[EXCERPT TO READ — start]

Nanny0gg · 24/01/2026 15:04

Breakfast and after-school clubs?

Is he paying into your pension?

No he doesn't pay into a pension for me.

OP posts:
Chisbots · 24/01/2026 17:03

If your DC has ADHD maybe think about whether you struggle a bit too with ND?

Feeling overwhelmed, especially as your hormones change as you get older is very common, as is not seeing when you're being abused....

Your situation does not sound ok.

ThatFairy · 24/01/2026 17:03

I think if you leave your husband and have no employment skills life will be very hard for you

Alice19876 · 24/01/2026 17:07

Chisbots · 24/01/2026 17:03

If your DC has ADHD maybe think about whether you struggle a bit too with ND?

Feeling overwhelmed, especially as your hormones change as you get older is very common, as is not seeing when you're being abused....

Your situation does not sound ok.

Strange you should say that I did think I could possibly have ADHD too after reading and seeing what my daughter is going through.
I turned 30 in October so hoping my hormones aren't so bad yet! Haha.

yes reading these comments it's not common as I thought.

OP posts:
Alice19876 · 24/01/2026 17:08

ThatFairy · 24/01/2026 17:03

I think if you leave your husband and have no employment skills life will be very hard for you

I worked since I left school for retail then qualified in dental nursing was doing that until I got pregnant again when I got pregnant with my second.
as I mentions both of my children are 15 months apart so my daughter was a baby still.

OP posts:
ilovesooty · 24/01/2026 17:18

I'm not surprised your parents don't like him.

Winterymix · 24/01/2026 17:25

I agree that your financial setup is unreasonable. I'm married and we've each been the higher earner at different points. We've always taken the approach that money available for personal spending is evenly split. I know everyone organises things a bit differently but however it's set up, you should both have equitable access.

WhaleEye · 24/01/2026 17:28

You’re being financially abused OP.
Effectively a slave.

Uhghg · 24/01/2026 17:36

No he's not resentful but I know he doesn't want me to work. He's already said because of his job he can't help so it's entirely up to me to sort everything out. A conversation we had last year he even said himself 'I don't want you working'

You’re not the paid help.

[EXCERPT TO READ — finish]

▶ _QUESTIONS_
1 > In the forum thread, what did Alice19876 qualify in after working in retail?
2 > Reproduce the part of the forum thread that runs from "I worked since" up to and including "have equitable access.", word for word.

[DATASET — start]

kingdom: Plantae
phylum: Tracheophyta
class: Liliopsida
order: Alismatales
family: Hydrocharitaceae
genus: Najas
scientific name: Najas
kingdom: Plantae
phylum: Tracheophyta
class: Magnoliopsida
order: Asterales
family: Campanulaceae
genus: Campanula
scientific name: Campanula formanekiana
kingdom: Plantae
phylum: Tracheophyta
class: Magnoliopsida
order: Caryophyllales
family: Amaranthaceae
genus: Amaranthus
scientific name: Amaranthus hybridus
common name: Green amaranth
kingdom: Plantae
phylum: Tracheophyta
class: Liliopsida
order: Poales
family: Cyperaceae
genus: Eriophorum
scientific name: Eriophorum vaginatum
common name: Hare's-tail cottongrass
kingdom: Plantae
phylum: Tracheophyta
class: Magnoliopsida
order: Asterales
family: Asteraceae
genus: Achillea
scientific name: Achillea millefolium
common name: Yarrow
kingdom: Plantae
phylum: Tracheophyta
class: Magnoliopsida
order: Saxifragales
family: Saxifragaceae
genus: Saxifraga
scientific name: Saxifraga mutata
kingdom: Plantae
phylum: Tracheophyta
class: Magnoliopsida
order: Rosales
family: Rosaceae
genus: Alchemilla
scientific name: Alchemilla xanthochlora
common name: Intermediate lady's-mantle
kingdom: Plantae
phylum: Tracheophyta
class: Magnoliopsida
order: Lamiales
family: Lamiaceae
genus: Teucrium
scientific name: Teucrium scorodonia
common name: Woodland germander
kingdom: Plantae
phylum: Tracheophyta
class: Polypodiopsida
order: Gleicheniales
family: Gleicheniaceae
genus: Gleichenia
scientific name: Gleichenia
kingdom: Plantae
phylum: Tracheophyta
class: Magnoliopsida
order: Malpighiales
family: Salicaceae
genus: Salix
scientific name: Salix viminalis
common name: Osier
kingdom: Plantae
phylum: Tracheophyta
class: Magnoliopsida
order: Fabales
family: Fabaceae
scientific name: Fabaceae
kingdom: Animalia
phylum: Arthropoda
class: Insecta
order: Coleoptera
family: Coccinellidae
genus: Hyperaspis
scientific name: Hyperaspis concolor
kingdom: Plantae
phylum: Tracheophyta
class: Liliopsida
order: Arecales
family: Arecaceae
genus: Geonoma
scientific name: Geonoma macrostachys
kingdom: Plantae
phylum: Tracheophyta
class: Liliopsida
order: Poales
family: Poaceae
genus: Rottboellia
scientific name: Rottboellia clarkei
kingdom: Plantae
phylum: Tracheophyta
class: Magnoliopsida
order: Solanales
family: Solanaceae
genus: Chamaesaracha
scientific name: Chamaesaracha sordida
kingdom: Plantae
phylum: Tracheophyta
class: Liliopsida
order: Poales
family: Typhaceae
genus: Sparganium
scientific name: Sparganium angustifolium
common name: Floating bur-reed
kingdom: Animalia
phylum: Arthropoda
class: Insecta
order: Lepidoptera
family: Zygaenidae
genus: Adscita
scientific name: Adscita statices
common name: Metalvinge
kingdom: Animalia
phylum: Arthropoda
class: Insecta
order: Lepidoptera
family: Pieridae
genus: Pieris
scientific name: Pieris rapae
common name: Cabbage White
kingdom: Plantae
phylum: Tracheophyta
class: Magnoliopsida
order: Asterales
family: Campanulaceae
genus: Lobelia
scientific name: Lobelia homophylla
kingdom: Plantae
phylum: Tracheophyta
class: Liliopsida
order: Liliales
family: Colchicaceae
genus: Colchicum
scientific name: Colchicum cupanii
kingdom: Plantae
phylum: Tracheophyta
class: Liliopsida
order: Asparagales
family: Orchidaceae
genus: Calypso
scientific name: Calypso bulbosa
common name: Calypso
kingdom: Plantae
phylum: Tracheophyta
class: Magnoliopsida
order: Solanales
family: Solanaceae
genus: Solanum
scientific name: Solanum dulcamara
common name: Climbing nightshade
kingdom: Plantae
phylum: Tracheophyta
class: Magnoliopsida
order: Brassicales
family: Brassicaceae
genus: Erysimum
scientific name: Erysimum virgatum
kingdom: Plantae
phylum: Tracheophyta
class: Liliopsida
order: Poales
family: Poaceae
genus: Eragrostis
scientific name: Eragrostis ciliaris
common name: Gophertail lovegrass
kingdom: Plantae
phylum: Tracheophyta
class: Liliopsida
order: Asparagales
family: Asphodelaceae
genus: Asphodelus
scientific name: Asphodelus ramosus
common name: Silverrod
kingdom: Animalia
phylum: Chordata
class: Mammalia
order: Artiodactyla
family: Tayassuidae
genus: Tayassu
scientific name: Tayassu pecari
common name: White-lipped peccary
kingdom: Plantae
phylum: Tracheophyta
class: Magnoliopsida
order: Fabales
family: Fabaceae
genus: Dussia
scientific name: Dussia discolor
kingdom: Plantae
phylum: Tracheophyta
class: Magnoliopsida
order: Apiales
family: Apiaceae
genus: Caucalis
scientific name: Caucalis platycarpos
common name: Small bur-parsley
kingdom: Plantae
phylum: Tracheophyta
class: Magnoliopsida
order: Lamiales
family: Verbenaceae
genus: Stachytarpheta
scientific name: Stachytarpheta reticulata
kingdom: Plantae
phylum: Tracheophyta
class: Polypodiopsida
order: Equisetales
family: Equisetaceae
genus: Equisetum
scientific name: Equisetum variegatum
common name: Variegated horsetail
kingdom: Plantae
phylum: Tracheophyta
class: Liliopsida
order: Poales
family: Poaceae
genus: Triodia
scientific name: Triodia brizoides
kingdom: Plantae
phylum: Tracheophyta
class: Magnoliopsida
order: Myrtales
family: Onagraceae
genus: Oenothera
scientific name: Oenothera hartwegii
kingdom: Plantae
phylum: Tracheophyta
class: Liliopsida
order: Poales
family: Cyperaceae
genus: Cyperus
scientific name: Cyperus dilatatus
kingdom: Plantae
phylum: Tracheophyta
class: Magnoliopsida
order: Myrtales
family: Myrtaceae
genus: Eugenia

[DATASET — finish]

▶ _RESPONSE LIST_
1 > Dental nursing.

2 >
I worked since I left school for retail then qualified in dental nursing was doing that until I got pregnant again when I got pregnant with my second.
as I mentions both of my children are 15 months apart so my daughter was a baby still.

OP posts:
ilovesooty · 24/01/2026 17:18

I'm not surprised your parents don't like him.

Winterymix · 24/01/2026 17:25

I agree that your financial setup is unreasonable. I'm married and we've each been the higher earner at different points. We've always taken the approach that money available for personal spending is evenly split. I know everyone organises things a bit differently but however it's set up, you should both have equitable access.